Victor (voice of Johnny Depp) is set for his arranged nuptials with Victoria (Emily Watson), but a mishap in the land of the dead ends with him being wed to the Corpse Bride (Helena Bonham Carter). Danny Elfman provides some fun, if not altogether catchy, music, and the animation is top-notch.

The Corpse Bride herself is an amazing creation, a sympathetic animated character whose eye is constantly popping out. Credit the animators and Bonham Carter for creating something so memorable. Depp, who rarely delivers anything short of genius, does excellent work with the nervous Victor. Other voices to be heard include Albert Finney, Tracey Ullman and Christopher Lee.

Hopefully, this won't be the last of Burton's stop-motion-animation treats. These things take a long time to make, but let's hope for at least two more before the creator joins the ranks of the land of the dead (where I'm sure he will be delighted to live).
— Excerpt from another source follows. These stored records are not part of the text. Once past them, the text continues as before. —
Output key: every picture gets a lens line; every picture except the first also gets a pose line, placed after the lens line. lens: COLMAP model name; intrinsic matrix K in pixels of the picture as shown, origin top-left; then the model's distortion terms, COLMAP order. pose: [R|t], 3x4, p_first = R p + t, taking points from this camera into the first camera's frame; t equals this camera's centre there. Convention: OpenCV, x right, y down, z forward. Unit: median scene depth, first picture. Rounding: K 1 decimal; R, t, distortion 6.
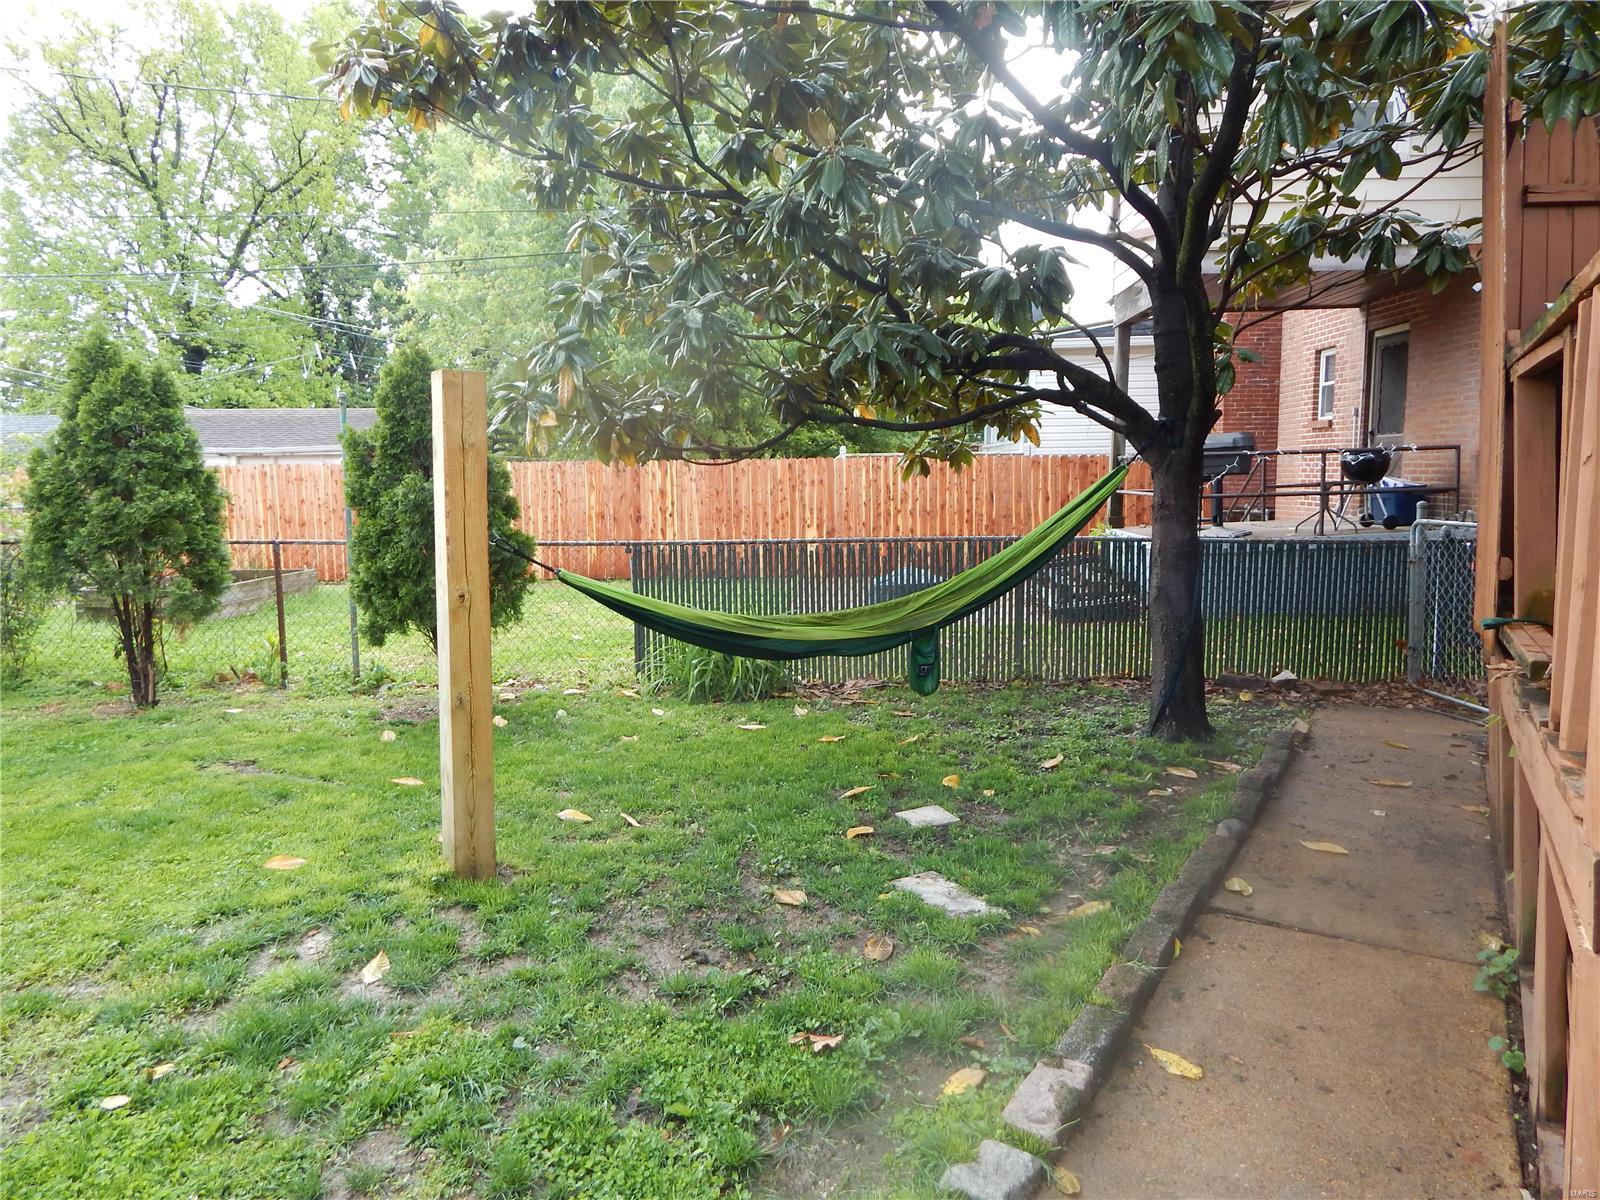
lens RADIAL K [[1054.6, 0, 800.4], [0, 1054.6, 597.4], [0, 0, 1]] dist [0.005218, -0.007665]
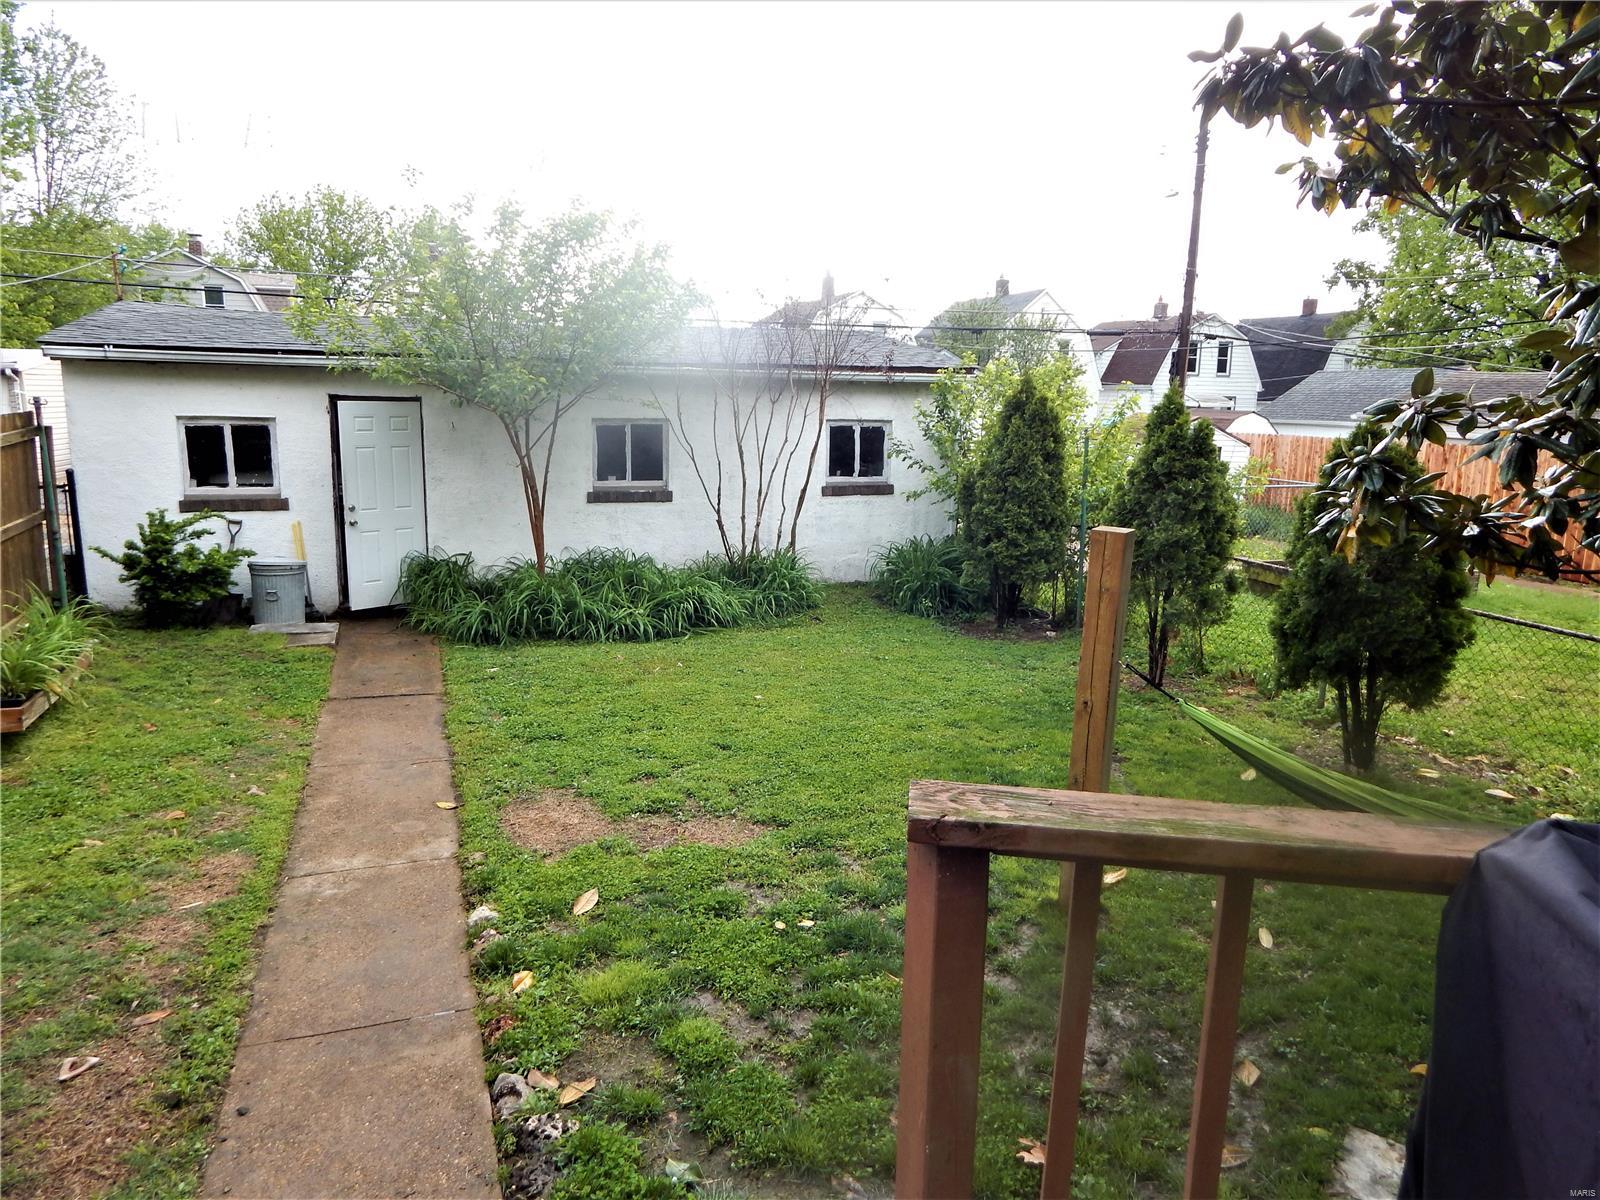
lens RADIAL K [[1054.6, 0, 806.1], [0, 1054.6, 594.3], [0, 0, 1]] dist [0.005218, -0.007665]
pose [[0.387204, 0.196232, -0.900870, 0.554360], [-0.128195, 0.979056, 0.158163, -0.239327], [0.913038, 0.054245, 0.404251, 0.130550]]
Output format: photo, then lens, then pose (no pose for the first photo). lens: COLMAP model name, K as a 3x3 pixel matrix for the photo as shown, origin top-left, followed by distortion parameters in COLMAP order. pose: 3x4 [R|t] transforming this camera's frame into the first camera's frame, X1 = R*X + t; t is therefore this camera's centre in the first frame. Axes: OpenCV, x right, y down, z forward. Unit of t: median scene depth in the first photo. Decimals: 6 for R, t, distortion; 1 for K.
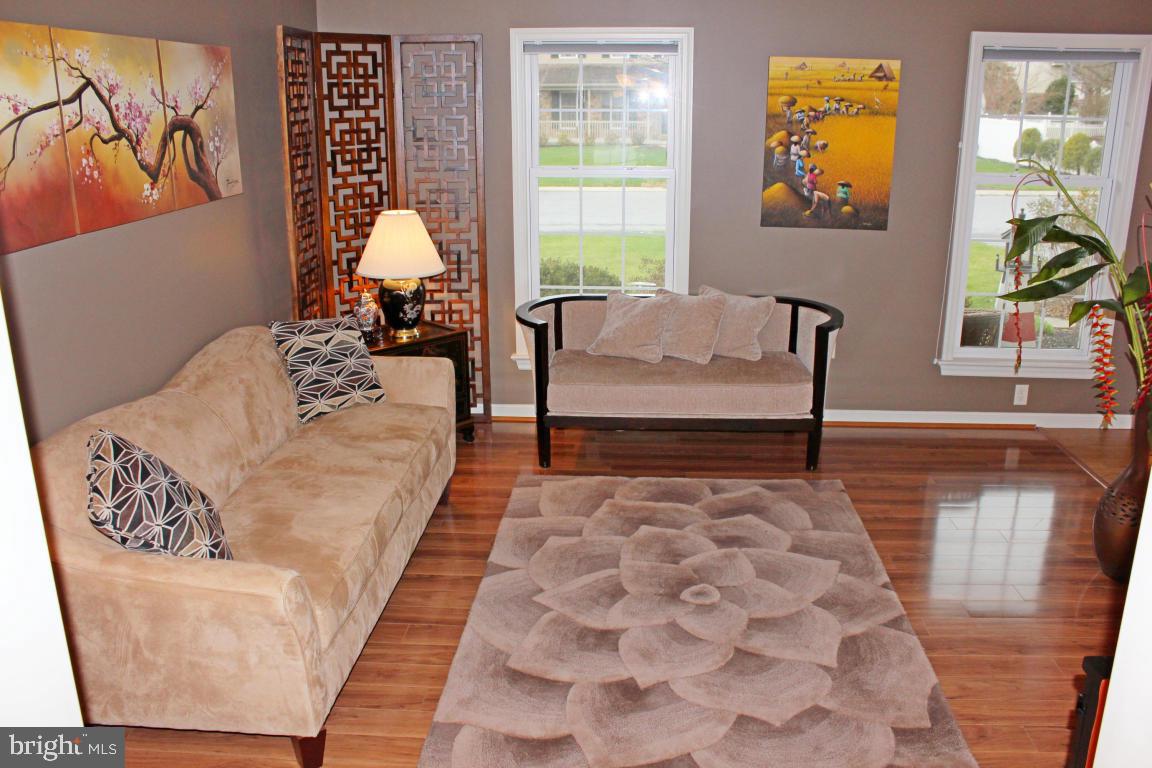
lens RADIAL K [[968.7, 0, 590.7], [0, 968.7, 381.6], [0, 0, 1]] dist [-0.153624, 0.139189]
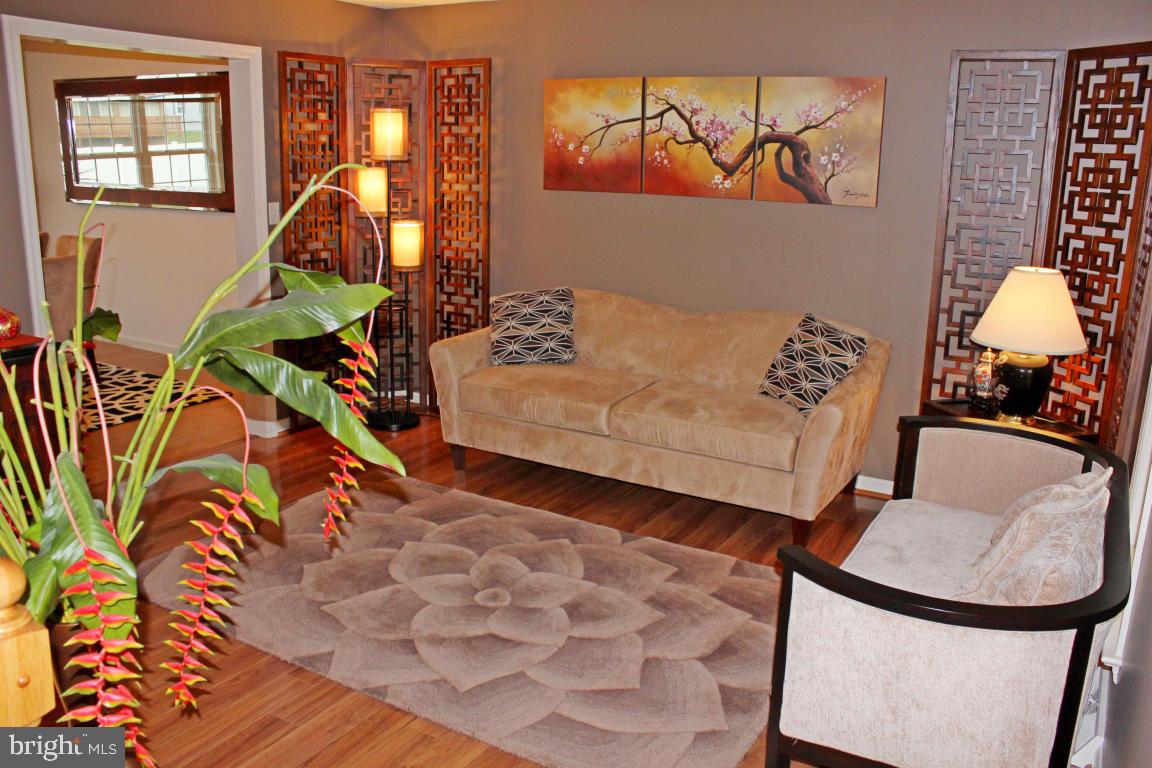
lens RADIAL K [[968.7, 0, 590.7], [0, 968.7, 381.6], [0, 0, 1]] dist [-0.153624, 0.139189]
pose [[-0.458975, 0.216055, -0.861779, 0.906500], [-0.268456, 0.890914, 0.366337, -0.386839], [0.846920, 0.399489, -0.350906, 1.371760]]
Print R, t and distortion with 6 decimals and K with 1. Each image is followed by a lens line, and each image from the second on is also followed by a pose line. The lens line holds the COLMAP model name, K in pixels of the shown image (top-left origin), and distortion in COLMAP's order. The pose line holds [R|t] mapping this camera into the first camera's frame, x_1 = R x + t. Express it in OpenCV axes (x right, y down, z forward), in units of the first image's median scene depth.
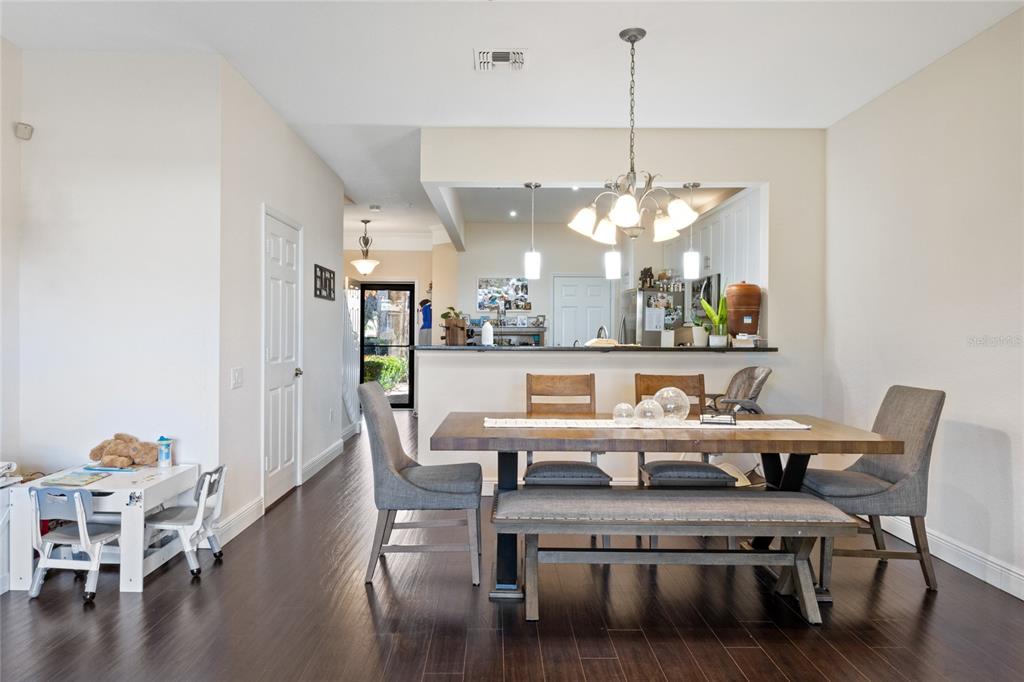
lens RADIAL K [[721.2, 0, 510.2], [0, 721.2, 338.7], [0, 0, 1]] dist [0.007821, 0.001337]
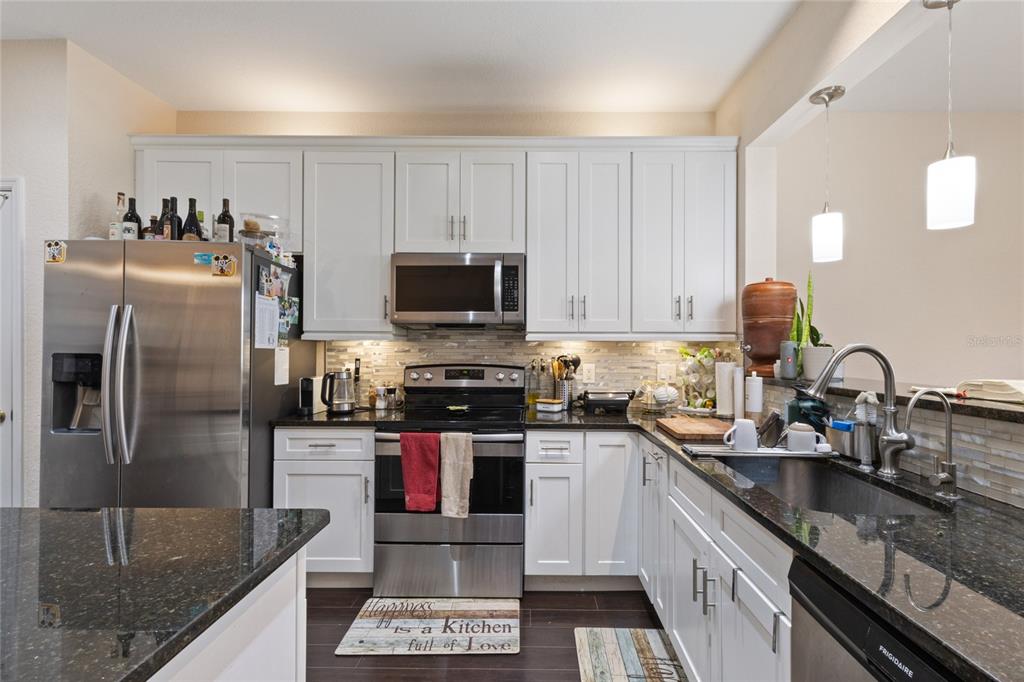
lens RADIAL K [[475.9, 0, 514.2], [0, 475.9, 344.1], [0, 0, 1]] dist [-0.002575, 0.000999]
pose [[0.009563, 0.003086, 0.999950, -0.088694], [0.001427, 0.999994, -0.003099, -0.012602], [-0.999953, 0.001456, 0.009559, 0.847565]]
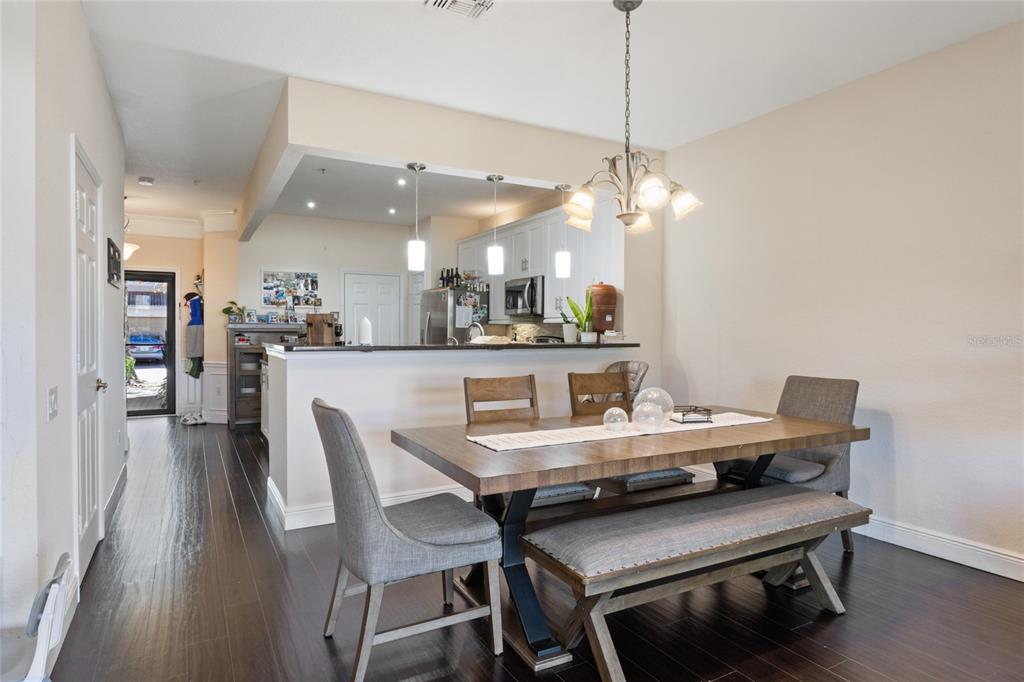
lens RADIAL K [[588.5, 0, 512.8], [0, 588.5, 339.6], [0, 0, 1]] dist [-0.005317, 0.000122]
pose [[0.872299, -0.008127, 0.488905, -0.160215], [0.003775, 0.999944, 0.009886, -0.002022], [-0.488958, -0.006778, 0.872281, 0.210992]]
Of the three movies nominated this year (the others being Howl's Moving Castle and Wallace & Gromit), this one is most deserving of the Oscar.

Special Features: Plenty of featurettes dealing with everything from the music, to the animation, to Burton himself. A great feature shows some scenes from the film, with live-action footage of the actors voicing the parts. Most of the actors, including Depp, show up to be interviewed about the production. No commentaries to be had.